WHAT TO DO: Start the copy at the line holding "0: (508, 624)" and continue it exactly through the last line of the entries, leaving out pictures and anything else.

[Collected data]

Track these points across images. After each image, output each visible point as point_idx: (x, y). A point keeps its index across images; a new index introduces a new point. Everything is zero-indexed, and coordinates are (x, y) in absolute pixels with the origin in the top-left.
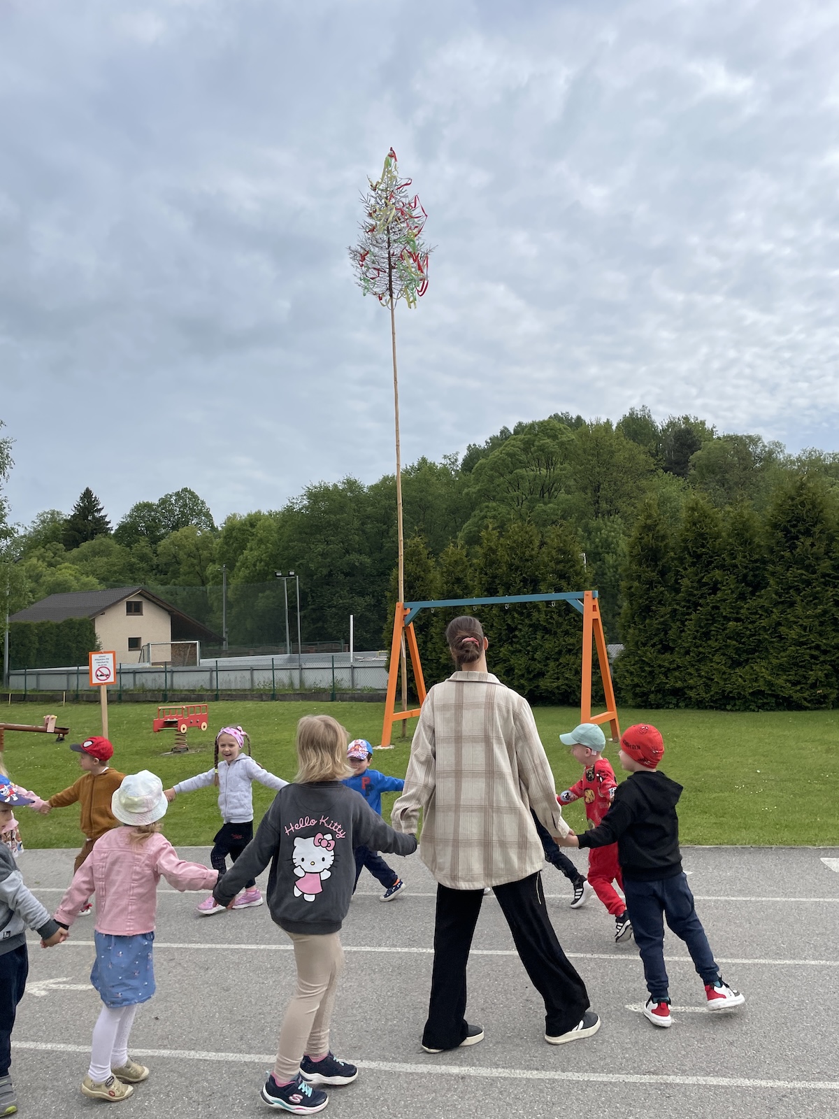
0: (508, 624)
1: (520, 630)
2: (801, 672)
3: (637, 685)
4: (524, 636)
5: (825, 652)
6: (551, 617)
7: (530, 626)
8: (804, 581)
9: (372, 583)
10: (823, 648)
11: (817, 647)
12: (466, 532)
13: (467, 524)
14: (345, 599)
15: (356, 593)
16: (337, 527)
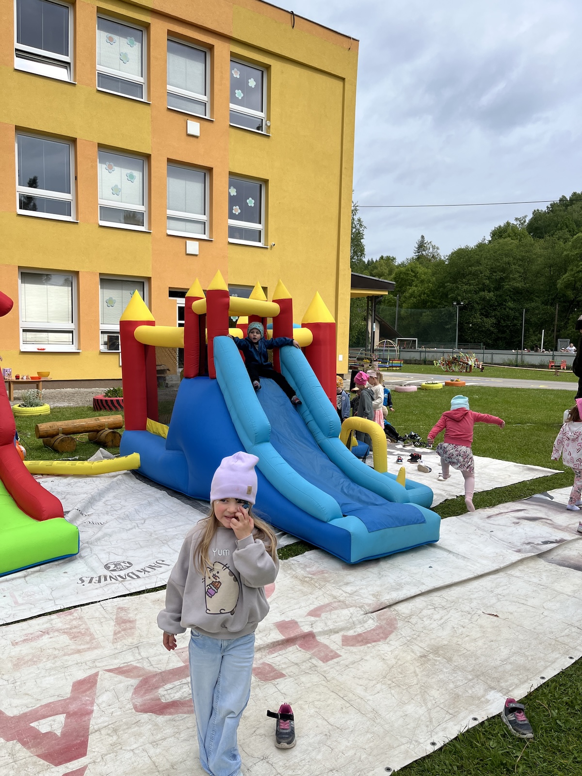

WRITTEN ANSWER:
0: (508, 624)
1: (520, 630)
2: (801, 672)
3: (637, 685)
4: (524, 636)
5: (825, 652)
6: (551, 617)
7: (530, 626)
8: (804, 581)
9: (372, 583)
10: (823, 648)
11: (817, 647)
12: (466, 532)
13: (467, 524)
14: (345, 599)
15: (356, 593)
16: (337, 527)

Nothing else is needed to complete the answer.